Posts Tagged ‘ethics’
Weird Science
You may have seen this ‘news article’ online a few weeks ago: Men pay more attention to a woman’s hair than her curves. Very few things actually get me to click links these days, but this one did, just because of its absurdity. Who are these ‘men’? I asked myself.
Sure enough, the opening line of the ‘article’ was “In a recent study conducted by Pantene . . .” For those of you who don’t know, Pantene makes shampoo. I read no further, and remained peeved that I had fallen prey to the link. I even complained to a friend that I had done it and he replied that he had too. Only he had followed the link thinking ‘that must have been conducted by some hair product company!’ I was not so smart.
Back when I was an undergrad, my professors always asked me ‘who did the study?’ and I always thought ‘what a stupid question. It’s science, it doesn’t matter.’ But as a grad student I learned that (lo, and behold!) they were right. It does matter.

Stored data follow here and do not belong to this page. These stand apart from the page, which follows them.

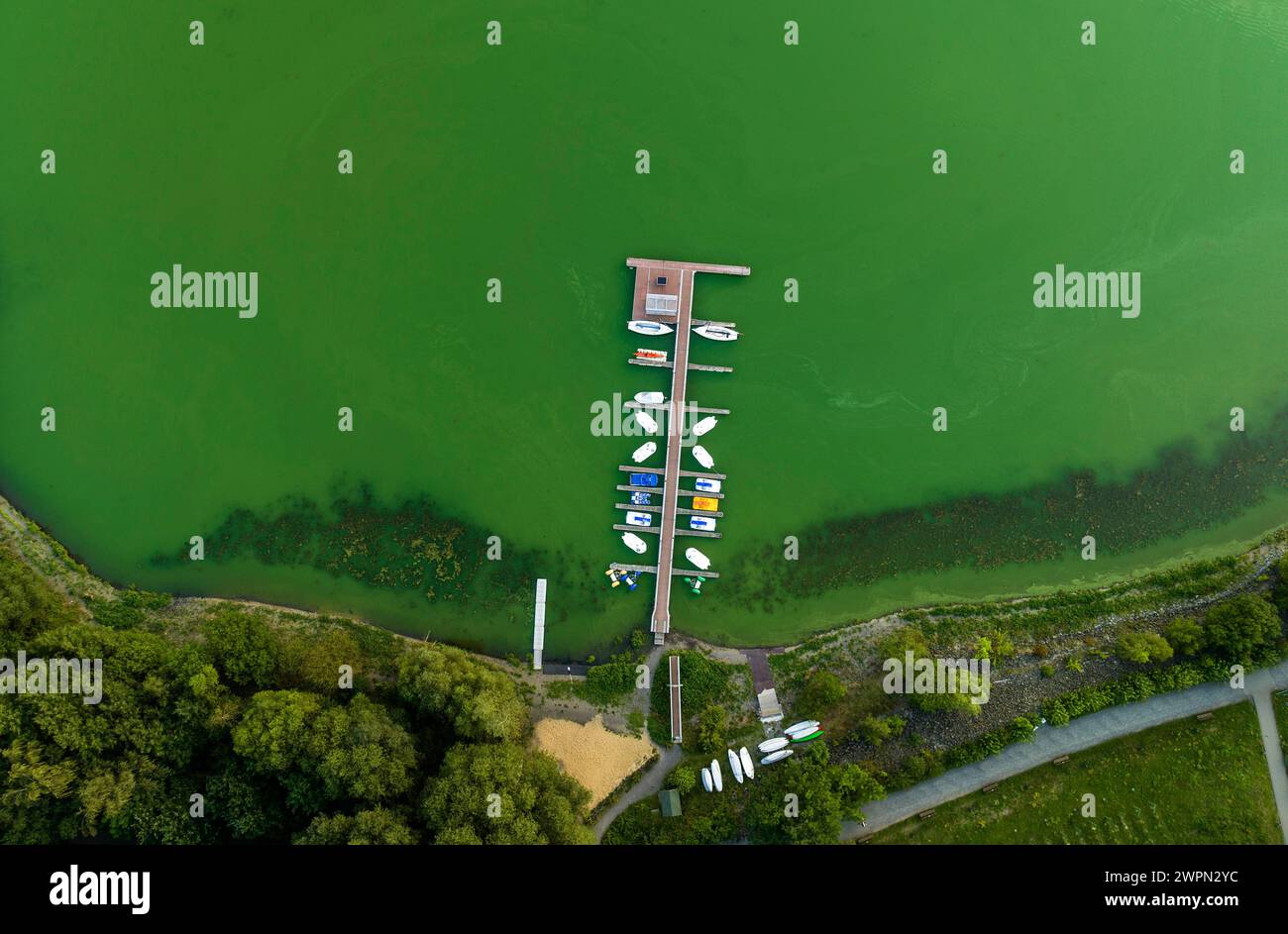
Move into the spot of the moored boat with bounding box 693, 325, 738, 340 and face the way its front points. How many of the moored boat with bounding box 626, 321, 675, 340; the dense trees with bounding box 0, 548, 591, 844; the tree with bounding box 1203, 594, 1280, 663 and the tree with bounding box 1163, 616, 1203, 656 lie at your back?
2

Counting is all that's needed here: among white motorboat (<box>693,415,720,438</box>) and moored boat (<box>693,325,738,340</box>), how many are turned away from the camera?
0
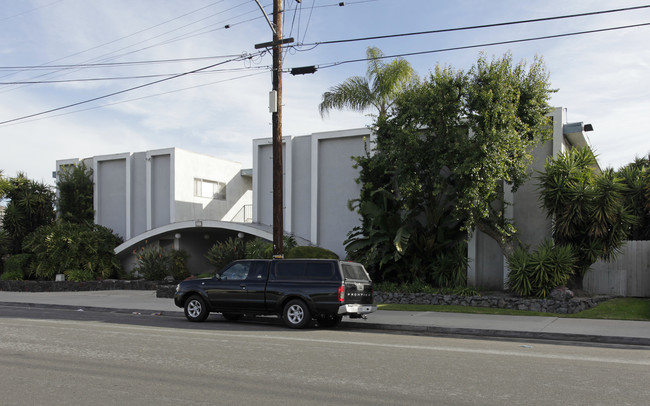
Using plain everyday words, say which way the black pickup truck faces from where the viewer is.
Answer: facing away from the viewer and to the left of the viewer

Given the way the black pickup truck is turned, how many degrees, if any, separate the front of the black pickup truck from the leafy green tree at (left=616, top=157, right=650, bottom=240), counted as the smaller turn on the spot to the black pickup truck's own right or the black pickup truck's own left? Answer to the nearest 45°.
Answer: approximately 90° to the black pickup truck's own right

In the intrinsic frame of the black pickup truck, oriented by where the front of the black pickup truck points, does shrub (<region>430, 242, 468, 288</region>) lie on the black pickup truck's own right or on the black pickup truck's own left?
on the black pickup truck's own right

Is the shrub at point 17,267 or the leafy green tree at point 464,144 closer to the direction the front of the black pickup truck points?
the shrub

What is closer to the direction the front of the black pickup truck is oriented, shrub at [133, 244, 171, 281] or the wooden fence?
the shrub

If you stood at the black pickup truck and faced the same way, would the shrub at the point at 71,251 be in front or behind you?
in front

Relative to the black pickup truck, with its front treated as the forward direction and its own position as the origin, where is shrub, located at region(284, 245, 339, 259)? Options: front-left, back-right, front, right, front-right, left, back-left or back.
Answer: front-right

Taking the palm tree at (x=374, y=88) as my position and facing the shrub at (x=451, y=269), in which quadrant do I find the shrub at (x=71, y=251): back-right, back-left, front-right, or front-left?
back-right

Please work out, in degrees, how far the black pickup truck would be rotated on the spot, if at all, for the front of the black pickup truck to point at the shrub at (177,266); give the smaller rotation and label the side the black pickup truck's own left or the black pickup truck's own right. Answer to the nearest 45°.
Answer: approximately 45° to the black pickup truck's own right

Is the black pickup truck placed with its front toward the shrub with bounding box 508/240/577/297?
no

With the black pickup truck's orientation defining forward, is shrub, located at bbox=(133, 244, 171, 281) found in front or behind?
in front

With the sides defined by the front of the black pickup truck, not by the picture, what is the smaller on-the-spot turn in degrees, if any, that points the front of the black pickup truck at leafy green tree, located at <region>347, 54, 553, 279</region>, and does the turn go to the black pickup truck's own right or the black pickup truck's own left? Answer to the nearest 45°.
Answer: approximately 90° to the black pickup truck's own right
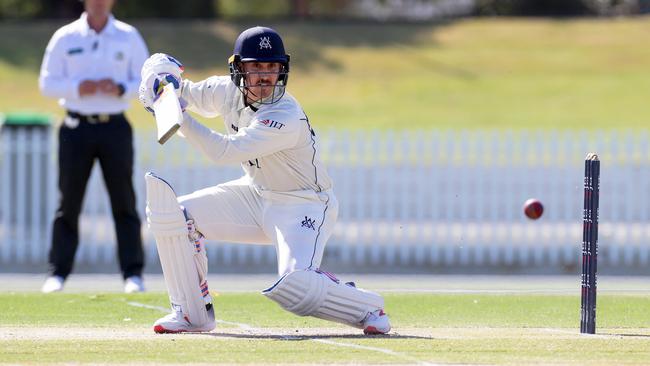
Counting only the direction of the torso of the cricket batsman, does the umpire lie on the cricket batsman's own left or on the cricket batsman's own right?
on the cricket batsman's own right

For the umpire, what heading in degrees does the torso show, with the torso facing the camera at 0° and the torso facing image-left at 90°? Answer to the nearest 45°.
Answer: approximately 0°

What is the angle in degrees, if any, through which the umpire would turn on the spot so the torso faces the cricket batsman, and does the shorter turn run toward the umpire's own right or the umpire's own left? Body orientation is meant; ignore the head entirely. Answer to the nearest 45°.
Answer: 0° — they already face them

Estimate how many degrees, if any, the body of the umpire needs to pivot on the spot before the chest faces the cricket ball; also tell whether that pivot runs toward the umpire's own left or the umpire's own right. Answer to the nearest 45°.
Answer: approximately 45° to the umpire's own left

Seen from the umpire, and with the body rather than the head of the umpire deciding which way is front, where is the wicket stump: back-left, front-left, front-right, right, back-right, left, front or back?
front-left

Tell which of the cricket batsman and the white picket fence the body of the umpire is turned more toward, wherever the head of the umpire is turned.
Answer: the cricket batsman

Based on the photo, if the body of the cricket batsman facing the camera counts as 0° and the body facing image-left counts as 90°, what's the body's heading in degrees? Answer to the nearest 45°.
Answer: approximately 45°

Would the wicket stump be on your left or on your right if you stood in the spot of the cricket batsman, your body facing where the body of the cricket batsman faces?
on your left
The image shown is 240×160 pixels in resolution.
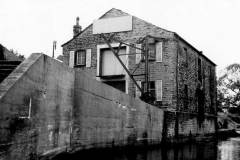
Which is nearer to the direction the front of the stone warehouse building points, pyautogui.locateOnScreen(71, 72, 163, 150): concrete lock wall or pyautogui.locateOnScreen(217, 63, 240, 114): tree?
the concrete lock wall

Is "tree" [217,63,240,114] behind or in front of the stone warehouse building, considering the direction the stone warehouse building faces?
behind

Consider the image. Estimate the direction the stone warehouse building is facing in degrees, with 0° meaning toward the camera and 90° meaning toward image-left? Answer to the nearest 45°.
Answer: approximately 45°

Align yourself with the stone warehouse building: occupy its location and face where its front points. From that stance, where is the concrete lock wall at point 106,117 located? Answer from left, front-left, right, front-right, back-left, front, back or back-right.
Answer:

The graduate lab I worked in had some serious flaws. First, they mocked me for doing my standard deviation math by hand; they had all plugged the data into the computer. I should have gotten the last laugh when I said, “But yours is wrong.” It was, in fact, so wrong that anyone who understood what a standard deviation represented would have seen that theirs was obviously off. But I didn’t get the last laugh: instead, I nearly cried and spent some time perturbed. I would have been perturbed about it longer, but this was thwarted by my professor who asked me to include inadmissible data in the results because it helped support her point.